Problem details | Reproduce the records precisely. Omit every picture.

|---|

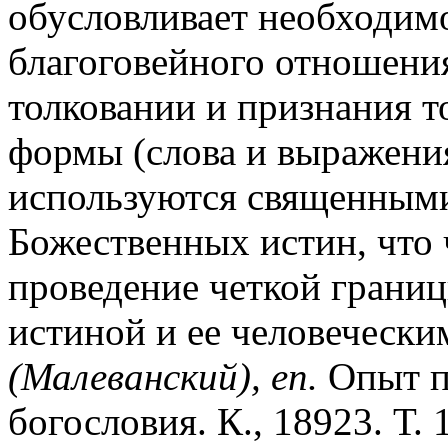
обусловливает необходим
благоговейного отношения
толковании и признания то
формы (слова и выражения
используются священными
Божественных истин, что
проведение четкой грани
истиной и ее человечески
(Малеванский), еп.
Опыт п
богословия. К., 18923. Т. 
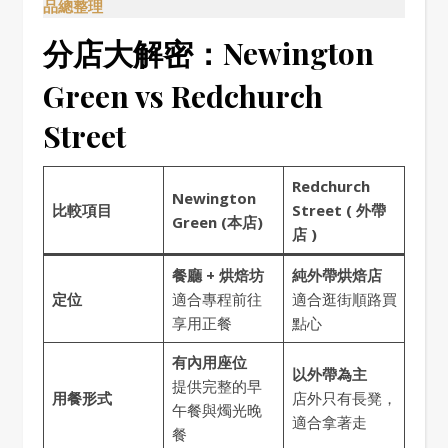
品總整理
分店大解密：Newington
Green vs Redchurch
Street
Redchurch
Newington
比較項目
Street ( 外帶
Green (本店)
店 )
餐廳 + 烘焙坊
純外帶烘焙店
定位
適合專程前往
適合逛街順路買
享用正餐
點心
有內用座位
以外帶為主
提供完整的早
用餐形式
店外只有長凳，
午餐與燭光晚
適合拿著走
餐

|---|

Result of the task |
обусловливает необходим
благоговейного отношения
толковании и признания то
формы (слова и выражения
используются священными
Божественных истин, что
проведение четкой грани
истиной и ее человечески
(Малеванский), еп.
Опыт п
богословия. К., 18923. Т. 
品總整理
分店大解密：Newington
Green vs Redchurch
Street
Redchurch
Newington
比較項目
Street ( 外帶
Green (本店)
店 )
餐廳 + 烘焙坊
純外帶烘焙店
定位
適合專程前往
適合逛街順路買
享用正餐
點心
有內用座位
以外帶為主
提供完整的早
用餐形式
店外只有長凳，
午餐與燭光晚
適合拿著走
餐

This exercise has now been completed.